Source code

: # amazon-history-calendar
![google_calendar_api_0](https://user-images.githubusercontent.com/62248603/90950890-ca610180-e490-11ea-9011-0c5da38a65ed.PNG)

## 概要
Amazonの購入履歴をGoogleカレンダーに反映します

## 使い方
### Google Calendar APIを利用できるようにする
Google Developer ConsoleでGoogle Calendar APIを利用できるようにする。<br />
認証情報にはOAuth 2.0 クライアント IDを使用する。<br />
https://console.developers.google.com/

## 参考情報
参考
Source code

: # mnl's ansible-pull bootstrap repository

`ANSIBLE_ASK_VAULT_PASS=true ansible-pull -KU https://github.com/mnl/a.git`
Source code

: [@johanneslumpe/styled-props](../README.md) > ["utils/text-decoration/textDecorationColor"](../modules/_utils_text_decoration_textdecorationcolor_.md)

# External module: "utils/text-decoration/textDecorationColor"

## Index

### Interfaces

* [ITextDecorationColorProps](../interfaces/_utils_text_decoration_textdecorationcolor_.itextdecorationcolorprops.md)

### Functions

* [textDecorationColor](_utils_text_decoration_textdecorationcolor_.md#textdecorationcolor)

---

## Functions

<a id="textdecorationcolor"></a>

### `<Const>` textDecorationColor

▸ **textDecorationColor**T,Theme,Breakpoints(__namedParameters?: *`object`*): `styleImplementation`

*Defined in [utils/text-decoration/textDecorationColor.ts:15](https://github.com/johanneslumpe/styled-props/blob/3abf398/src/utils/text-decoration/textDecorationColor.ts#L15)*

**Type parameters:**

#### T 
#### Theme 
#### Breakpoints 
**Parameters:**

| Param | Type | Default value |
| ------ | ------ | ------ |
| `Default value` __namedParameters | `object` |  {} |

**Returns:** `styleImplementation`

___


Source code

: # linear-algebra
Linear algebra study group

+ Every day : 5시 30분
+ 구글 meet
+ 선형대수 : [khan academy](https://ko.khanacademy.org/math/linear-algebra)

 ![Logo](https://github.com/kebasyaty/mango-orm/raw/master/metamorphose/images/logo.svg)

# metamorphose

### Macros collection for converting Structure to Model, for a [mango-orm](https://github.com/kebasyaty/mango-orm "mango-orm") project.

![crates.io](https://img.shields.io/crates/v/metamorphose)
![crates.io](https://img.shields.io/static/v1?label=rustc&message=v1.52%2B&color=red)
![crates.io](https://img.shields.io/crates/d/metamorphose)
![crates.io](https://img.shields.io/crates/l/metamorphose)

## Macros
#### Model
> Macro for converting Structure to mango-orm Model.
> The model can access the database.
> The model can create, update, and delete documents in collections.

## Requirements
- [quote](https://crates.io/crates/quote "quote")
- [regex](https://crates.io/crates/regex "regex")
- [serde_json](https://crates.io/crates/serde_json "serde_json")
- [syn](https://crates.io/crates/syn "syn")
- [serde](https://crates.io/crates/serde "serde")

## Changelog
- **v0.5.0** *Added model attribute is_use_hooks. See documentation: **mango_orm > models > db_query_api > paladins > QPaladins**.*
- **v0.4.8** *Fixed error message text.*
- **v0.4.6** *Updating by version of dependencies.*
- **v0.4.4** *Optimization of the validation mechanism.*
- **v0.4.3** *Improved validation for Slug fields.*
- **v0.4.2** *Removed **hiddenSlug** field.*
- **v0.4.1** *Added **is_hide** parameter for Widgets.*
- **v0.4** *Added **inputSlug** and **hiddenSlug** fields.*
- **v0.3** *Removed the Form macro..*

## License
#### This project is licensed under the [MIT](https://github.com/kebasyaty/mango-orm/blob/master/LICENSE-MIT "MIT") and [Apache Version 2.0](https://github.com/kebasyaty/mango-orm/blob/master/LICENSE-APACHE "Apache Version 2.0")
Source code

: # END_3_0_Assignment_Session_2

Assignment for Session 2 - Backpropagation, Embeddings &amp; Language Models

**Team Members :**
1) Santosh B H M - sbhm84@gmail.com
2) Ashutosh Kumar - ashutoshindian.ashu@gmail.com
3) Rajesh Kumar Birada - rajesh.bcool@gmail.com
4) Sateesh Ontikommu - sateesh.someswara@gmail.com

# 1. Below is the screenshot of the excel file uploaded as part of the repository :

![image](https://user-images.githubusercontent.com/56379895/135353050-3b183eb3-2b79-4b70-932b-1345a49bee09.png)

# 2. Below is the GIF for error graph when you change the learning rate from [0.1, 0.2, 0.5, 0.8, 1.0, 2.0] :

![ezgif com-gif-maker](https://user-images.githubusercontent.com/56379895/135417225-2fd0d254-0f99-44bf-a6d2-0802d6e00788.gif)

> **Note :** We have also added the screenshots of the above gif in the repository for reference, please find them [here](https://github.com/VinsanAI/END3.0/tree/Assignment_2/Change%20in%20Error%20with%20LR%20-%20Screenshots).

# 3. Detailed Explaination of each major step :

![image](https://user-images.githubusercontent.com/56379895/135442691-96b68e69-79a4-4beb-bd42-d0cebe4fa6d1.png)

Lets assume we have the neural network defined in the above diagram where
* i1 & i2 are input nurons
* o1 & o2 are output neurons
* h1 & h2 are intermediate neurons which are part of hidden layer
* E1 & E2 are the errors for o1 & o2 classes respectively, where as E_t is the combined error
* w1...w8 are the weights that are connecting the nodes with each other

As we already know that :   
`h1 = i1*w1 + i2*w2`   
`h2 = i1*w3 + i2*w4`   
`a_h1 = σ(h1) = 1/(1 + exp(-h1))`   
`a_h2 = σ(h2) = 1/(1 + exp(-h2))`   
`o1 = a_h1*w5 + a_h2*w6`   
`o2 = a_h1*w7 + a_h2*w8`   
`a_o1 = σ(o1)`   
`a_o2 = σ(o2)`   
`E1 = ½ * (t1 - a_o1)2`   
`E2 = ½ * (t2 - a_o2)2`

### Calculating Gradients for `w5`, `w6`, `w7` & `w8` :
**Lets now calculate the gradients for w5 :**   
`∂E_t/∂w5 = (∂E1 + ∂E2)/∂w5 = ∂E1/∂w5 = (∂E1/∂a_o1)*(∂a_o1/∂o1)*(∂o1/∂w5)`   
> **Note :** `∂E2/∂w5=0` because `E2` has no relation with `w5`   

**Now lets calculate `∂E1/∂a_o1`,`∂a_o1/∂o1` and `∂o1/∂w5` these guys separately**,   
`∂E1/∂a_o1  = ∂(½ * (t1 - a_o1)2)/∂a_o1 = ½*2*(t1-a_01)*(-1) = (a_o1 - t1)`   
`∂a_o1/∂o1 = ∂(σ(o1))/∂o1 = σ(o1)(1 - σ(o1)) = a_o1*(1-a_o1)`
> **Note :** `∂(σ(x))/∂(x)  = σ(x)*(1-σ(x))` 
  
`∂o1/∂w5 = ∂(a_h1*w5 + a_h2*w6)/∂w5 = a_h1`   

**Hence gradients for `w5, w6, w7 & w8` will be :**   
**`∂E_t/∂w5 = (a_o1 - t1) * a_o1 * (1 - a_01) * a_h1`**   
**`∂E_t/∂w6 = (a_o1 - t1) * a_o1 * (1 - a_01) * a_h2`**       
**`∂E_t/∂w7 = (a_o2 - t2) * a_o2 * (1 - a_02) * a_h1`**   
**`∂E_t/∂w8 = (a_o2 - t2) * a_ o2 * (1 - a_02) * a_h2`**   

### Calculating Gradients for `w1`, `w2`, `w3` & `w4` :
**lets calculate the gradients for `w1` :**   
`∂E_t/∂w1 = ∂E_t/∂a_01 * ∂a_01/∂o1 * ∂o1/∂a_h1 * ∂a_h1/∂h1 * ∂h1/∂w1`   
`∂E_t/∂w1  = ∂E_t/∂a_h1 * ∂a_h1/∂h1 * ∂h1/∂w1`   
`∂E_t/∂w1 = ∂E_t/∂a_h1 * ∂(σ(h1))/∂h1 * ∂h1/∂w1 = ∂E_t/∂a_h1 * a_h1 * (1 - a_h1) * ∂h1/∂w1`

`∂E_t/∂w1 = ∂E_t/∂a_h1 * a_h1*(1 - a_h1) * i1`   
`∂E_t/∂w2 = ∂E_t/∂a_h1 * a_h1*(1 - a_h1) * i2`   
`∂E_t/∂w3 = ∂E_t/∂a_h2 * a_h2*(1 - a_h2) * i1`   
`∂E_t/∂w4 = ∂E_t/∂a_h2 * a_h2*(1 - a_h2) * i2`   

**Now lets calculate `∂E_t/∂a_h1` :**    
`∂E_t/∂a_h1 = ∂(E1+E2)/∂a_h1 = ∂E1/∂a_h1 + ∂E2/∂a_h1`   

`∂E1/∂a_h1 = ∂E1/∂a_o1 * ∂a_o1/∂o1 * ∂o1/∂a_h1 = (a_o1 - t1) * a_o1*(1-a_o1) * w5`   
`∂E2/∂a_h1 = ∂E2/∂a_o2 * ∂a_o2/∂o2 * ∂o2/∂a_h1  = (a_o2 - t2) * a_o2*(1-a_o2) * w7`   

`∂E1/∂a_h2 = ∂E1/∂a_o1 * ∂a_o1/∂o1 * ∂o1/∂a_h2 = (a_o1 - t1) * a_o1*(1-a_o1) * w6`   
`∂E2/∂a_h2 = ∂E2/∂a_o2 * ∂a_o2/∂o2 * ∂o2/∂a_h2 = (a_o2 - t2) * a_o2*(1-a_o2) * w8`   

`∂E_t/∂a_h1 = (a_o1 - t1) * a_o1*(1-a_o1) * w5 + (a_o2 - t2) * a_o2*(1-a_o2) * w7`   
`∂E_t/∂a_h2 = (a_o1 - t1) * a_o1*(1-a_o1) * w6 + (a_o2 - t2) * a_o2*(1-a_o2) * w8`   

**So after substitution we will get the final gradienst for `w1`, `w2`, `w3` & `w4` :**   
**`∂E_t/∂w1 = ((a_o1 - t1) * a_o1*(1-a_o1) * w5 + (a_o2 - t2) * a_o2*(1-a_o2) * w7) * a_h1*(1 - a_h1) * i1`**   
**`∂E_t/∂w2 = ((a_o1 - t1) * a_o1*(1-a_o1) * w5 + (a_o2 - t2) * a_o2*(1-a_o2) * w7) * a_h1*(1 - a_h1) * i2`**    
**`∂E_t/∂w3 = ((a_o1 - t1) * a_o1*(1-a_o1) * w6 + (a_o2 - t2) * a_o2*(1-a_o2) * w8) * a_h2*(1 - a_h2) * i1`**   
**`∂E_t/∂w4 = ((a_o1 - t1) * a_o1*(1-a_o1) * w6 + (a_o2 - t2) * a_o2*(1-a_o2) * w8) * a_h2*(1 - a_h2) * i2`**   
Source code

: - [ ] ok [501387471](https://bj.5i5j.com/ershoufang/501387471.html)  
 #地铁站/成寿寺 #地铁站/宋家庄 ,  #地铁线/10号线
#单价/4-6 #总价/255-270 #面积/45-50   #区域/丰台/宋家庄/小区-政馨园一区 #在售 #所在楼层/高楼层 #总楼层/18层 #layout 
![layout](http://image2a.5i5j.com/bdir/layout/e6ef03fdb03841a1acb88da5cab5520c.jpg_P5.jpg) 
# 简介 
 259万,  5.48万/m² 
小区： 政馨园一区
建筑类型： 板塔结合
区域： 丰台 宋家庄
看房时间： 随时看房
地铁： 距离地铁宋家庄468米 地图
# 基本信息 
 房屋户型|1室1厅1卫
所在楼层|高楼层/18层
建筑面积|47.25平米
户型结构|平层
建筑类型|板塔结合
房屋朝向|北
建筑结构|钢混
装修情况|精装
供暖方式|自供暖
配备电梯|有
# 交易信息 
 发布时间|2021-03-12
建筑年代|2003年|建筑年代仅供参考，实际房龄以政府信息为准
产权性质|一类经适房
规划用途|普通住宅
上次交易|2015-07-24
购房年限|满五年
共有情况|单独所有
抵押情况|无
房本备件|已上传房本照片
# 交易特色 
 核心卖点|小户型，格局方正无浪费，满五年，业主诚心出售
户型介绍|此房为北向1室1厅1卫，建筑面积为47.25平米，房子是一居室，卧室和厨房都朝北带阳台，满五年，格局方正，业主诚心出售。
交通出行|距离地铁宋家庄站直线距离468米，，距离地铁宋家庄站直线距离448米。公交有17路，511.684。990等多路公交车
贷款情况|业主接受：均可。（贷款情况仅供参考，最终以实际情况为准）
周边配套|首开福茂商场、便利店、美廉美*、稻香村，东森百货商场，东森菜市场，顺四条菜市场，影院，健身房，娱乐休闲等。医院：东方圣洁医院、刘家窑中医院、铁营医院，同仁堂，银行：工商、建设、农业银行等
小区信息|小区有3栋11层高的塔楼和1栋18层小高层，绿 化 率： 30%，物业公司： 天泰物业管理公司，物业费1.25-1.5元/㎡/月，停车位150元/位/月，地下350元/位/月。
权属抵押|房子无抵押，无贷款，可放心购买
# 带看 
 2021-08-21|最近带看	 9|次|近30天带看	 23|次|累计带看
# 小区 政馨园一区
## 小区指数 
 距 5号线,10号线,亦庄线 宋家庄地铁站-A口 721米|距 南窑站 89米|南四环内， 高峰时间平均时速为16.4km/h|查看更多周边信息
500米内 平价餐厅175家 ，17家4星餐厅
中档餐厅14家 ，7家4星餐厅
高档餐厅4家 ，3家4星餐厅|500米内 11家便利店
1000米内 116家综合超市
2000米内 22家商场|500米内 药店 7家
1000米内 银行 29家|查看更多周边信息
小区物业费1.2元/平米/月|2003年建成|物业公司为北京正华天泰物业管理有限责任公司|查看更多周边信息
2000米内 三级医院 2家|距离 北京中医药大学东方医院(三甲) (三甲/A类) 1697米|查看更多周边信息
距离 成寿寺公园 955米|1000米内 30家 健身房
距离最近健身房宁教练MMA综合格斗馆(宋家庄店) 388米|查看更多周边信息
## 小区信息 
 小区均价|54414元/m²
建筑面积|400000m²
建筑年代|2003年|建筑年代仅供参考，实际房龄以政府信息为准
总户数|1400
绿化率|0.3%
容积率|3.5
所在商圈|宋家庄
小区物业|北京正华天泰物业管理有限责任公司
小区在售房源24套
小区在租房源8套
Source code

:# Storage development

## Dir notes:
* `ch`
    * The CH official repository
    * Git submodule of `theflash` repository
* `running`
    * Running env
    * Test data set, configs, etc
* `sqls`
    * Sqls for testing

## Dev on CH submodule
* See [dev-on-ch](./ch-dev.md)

### Task objective:
Count the lines in the data above that contain the string "metamorphose". Give only the number.

### Reply to the task:
5